Seated at our table were artists, others employed in the arts, french girls, a New York City tour guide who hung his fedora on his chair (because there wasn't a hat rack), and a prominent hipster literary figure. The french girls said quirky things, and the NYC tour guide talked about his OK Cupid success rate. I had the fried chicken with waffles and a side of macaroni and cheese and three glasses of pinot blanco (I recognize that that doesn't match).
At a moment when the prominent hipster literary figure was engaging the NYC tour guide, it appeared that the PHLF was attempting to record their conversation on his iPhone.
UPDATE: After exiting the restaurant, the prominent literary figure was seen on the cobble street vomiting his complimentary meal.
Rating: 3 pinot blancos
“PASS THE BUCK”
A return to Death By Audio was warranted because my favorite back-country hardcore industrial band, Buck Gooter, was playing, supporting Gary War and Puffy Aerolas. If you don't know, the band consists of a wild, glistening-when-shirtless 20-something from Virginia named Billy Brat, with a military haircut, electronic drum MIDI-controller thingy, and a theramin, and my 60-year-old Facebook friend Terry Turtle, who has a trembling Neil Young voice and the portrait of a WWI soldier taped to his guitar; both of them were wearing black Converse and church pants.
The crowd was not especially full when the boys started, so they filled the room with sludgy power chords, phat beats, and Brat's deep, gritty screaming.
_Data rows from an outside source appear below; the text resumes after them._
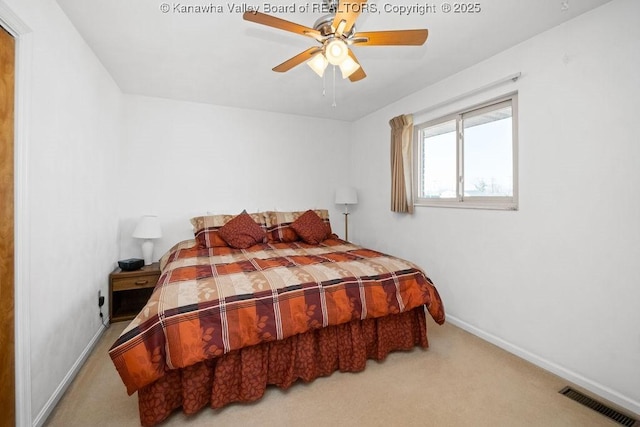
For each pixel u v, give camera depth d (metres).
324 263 2.35
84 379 1.95
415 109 3.25
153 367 1.46
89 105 2.26
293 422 1.61
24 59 1.42
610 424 1.59
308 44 2.27
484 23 1.99
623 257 1.73
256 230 3.30
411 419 1.63
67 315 1.87
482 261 2.56
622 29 1.71
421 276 2.31
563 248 2.00
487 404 1.75
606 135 1.78
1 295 1.30
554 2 1.78
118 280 2.81
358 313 2.01
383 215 3.78
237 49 2.34
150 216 3.16
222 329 1.63
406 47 2.30
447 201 2.95
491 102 2.51
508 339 2.35
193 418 1.64
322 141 4.30
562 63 1.99
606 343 1.80
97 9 1.83
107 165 2.76
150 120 3.39
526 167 2.22
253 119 3.89
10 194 1.36
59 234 1.76
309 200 4.24
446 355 2.29
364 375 2.04
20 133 1.40
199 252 2.91
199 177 3.62
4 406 1.31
He quickly jumped off the stage and began flailing, making eye contact and demonic hand gestures while dragging the mic stand from his shoulder like a poached carcass.
Rating: 4 weed leaves
“TITTIES 'N' BEER”
While Fort Tilden is a National Park, it's also a fisherman's beach and a national reserve, so you can't drink alcohol or smoke weed there on crowded weekends and holidays because the horse cops will get you.
(We knew this ahead of time, and behaved, and never felt their equestrian wrath.)
After sunning and rip tiding, we cruised over to Ripper's to try to catch some of the rock show.
We had missed Tony Castles. The surf bar was blasting Master of Reality. The band Workout was setting up. While I was waited (so anxiously) for my fish torta, I heard one kid remind another that they'd seen the band open for Big Freedia at Santos. To which his friend responded, “Do you think they're gonna clear the place this time?” Bad sign.
(Ryan from the So So Glos sippin' on some Clamato, brand out.)
(Jordan Robin, villainous beach chic.)
Workout was very early 2000's, like Arctic Monkeys or Phoenix, so it was totally reasonable that people showed up in wet suit cut-offs, Strokes tees, and 2 chainz.